Nama Wanita Lain Yang Disebut Suamiku
Nama Wanita Lain Yang Disebut Suamiku
Penulis: Dwi Sartika Juni

1. Saran Perdana

“Aku berhasil, Nan!” Ignes terburu-buru menghampiri Nancy yang tengah bersandar di railing balkon.

Nancy menyambutnya dengan senyum. “Sungguh?”

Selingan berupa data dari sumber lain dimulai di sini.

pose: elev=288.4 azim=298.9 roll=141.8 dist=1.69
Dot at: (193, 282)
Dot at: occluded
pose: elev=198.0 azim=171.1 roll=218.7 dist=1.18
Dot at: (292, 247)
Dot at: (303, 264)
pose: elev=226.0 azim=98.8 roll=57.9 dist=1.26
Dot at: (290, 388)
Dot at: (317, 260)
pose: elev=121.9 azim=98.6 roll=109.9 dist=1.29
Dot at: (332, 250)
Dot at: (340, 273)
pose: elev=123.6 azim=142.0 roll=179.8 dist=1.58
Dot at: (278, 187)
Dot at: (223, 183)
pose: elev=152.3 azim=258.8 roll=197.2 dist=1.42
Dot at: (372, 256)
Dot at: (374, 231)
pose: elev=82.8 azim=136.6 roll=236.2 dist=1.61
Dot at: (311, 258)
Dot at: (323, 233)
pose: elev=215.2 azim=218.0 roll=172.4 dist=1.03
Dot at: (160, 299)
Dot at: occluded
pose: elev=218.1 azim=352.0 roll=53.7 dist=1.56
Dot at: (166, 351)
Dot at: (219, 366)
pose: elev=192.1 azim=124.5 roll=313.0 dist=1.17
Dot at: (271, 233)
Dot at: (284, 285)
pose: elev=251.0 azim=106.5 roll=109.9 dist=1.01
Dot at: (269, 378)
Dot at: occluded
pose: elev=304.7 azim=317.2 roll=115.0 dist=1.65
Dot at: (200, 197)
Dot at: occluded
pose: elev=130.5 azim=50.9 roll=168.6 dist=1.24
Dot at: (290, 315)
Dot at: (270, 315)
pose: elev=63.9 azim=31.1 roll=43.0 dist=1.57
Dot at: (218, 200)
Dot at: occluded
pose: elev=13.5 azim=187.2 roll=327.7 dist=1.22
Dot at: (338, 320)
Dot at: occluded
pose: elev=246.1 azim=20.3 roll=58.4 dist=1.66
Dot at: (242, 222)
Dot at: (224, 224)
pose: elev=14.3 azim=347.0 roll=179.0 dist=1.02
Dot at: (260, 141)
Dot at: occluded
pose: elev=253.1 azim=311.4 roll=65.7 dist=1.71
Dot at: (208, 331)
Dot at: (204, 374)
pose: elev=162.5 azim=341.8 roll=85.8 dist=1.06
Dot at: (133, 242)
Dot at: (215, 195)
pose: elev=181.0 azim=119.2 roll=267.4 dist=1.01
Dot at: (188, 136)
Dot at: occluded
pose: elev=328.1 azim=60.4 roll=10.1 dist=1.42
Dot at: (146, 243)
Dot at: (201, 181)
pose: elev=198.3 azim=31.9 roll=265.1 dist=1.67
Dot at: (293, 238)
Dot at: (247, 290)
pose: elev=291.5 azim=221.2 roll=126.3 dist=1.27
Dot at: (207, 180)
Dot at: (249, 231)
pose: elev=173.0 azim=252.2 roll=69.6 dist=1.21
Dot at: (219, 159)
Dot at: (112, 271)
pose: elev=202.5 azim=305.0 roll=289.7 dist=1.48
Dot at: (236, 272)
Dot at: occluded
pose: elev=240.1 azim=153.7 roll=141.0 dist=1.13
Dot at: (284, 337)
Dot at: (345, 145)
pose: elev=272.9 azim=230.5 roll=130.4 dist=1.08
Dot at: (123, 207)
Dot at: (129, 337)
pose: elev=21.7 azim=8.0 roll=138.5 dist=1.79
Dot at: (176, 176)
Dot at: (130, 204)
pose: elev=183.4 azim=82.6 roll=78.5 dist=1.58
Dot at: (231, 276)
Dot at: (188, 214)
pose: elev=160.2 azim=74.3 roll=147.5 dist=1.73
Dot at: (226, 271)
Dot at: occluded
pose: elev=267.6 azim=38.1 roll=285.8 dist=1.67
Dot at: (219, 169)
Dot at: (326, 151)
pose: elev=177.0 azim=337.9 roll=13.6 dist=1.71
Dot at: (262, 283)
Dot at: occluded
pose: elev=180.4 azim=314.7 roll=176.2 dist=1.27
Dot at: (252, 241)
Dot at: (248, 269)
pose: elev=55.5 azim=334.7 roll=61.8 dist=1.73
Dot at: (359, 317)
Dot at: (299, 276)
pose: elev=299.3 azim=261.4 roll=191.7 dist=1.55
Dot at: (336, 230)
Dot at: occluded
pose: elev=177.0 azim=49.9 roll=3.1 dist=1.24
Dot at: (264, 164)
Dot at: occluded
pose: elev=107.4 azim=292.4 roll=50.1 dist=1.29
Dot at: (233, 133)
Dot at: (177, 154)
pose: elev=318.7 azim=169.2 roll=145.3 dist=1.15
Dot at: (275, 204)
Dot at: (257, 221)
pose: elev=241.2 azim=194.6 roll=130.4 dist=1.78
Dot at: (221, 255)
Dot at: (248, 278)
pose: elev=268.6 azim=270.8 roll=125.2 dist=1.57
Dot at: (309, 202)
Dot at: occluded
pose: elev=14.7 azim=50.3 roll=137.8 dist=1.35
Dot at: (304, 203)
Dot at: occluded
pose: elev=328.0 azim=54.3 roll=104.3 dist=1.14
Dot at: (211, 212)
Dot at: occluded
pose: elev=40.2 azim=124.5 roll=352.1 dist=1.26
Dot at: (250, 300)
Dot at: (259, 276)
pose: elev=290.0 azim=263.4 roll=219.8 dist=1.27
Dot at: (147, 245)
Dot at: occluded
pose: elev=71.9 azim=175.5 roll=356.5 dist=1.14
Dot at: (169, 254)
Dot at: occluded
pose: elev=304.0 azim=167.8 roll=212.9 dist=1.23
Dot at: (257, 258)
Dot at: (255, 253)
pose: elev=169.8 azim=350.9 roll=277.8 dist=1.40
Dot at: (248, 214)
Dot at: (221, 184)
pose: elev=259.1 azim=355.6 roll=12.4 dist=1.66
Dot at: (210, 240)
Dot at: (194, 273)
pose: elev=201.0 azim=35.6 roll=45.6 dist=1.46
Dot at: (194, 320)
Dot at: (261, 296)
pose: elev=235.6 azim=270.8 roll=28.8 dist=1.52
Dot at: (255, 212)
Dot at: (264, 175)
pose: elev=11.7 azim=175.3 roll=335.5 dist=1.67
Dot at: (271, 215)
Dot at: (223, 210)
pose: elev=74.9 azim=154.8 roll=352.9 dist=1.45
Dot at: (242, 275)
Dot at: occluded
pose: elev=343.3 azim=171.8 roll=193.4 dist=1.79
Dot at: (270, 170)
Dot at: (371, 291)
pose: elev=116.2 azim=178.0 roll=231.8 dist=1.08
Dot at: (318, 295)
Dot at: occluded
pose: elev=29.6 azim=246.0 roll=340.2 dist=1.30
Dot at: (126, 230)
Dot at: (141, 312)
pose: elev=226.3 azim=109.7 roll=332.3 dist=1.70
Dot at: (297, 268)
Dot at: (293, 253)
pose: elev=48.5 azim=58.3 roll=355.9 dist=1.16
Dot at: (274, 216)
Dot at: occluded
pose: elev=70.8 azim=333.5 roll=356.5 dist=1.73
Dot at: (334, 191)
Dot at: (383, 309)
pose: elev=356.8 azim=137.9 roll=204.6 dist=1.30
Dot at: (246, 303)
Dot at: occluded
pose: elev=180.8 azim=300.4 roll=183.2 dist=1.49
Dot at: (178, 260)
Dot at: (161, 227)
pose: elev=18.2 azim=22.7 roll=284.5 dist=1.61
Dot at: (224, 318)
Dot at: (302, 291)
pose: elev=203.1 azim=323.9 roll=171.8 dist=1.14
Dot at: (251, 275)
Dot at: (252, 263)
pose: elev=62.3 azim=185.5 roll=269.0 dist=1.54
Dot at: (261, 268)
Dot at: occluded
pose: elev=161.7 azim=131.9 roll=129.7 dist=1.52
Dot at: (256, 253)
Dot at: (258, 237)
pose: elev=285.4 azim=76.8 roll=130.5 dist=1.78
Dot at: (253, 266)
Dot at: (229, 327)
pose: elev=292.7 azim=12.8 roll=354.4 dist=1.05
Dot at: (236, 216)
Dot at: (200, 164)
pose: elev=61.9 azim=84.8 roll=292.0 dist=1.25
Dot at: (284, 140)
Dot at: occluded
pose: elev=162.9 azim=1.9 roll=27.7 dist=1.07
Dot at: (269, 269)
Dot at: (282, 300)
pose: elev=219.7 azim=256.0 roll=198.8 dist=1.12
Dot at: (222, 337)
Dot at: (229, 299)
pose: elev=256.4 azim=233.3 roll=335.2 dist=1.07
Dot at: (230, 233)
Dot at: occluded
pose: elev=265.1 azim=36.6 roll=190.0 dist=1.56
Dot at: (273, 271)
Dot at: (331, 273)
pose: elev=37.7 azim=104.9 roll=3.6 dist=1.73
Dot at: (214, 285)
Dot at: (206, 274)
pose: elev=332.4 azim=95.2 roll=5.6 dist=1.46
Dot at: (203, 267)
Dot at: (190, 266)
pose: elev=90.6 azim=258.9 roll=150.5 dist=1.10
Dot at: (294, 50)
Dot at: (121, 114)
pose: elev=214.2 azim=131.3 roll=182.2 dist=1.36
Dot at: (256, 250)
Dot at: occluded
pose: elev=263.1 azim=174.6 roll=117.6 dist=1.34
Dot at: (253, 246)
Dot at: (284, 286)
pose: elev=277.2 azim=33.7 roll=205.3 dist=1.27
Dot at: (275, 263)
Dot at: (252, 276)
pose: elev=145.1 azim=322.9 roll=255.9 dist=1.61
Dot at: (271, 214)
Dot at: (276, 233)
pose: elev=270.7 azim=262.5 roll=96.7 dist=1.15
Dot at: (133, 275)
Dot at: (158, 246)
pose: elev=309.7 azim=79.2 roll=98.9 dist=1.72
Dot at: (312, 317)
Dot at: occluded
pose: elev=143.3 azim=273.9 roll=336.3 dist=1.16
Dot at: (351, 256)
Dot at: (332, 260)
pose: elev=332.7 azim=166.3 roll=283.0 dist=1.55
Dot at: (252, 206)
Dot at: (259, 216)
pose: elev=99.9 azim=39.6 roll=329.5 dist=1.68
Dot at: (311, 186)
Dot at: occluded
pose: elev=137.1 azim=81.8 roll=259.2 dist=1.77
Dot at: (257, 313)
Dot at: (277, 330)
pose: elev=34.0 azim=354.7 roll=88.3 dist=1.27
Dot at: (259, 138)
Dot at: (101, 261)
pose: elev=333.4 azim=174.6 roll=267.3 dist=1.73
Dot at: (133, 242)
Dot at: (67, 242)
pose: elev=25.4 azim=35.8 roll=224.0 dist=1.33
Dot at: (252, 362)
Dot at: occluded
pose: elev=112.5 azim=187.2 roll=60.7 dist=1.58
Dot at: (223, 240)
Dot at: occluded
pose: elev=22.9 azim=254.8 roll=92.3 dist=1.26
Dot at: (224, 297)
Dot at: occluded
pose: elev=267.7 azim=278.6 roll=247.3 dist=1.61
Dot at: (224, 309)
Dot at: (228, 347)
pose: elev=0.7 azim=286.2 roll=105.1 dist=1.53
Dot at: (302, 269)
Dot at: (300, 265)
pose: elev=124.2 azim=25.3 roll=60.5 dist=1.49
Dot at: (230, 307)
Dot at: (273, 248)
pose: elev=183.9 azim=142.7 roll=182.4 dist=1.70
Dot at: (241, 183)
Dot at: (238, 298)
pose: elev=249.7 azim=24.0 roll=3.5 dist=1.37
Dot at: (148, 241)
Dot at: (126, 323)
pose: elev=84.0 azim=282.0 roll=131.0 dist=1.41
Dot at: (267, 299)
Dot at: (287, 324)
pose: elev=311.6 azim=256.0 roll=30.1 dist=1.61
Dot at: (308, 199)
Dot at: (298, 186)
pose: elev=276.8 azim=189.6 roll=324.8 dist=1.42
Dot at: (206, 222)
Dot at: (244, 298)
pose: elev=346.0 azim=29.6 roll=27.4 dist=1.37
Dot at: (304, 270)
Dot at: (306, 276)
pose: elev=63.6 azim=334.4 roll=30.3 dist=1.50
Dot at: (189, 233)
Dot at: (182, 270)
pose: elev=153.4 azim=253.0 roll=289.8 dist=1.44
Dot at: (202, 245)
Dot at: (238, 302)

“Mm-hm,” angguk Ignes bahagia. Sangat tidak menyangka bahwa saran perdana dari sahabat barunya itu berhasil dengan tidak terduga.

“Apa kata suamimu?”

“Dia bertanya, dari mana aku tahu bahwa dia menyukai parfum dengan aroma langka seperti yang kuhadiahkan itu?”

Nancy berdiri tegak. Merubah posisi tangannya menjadi terlipat di depan dada. “Lalu, apa jawabanmu?”

“Seperti permintaanmu, aku tidak mengatakan padanya, bahwa kau yang memberi saran untuk menghadiahinya parfum yang hanya diproduksi sebanyak seribu botol saja sejak pertama kali dirilis itu. Kukatakan, aku hanya menebak dari zodiaknya.” Ignes masih tersenyum lebar nan bahagia.

“Bagus.” Nancy puas dengan jawaban Ignes. Dia menghela napas, lalu mendongak menatap langit malam tanpa bintang.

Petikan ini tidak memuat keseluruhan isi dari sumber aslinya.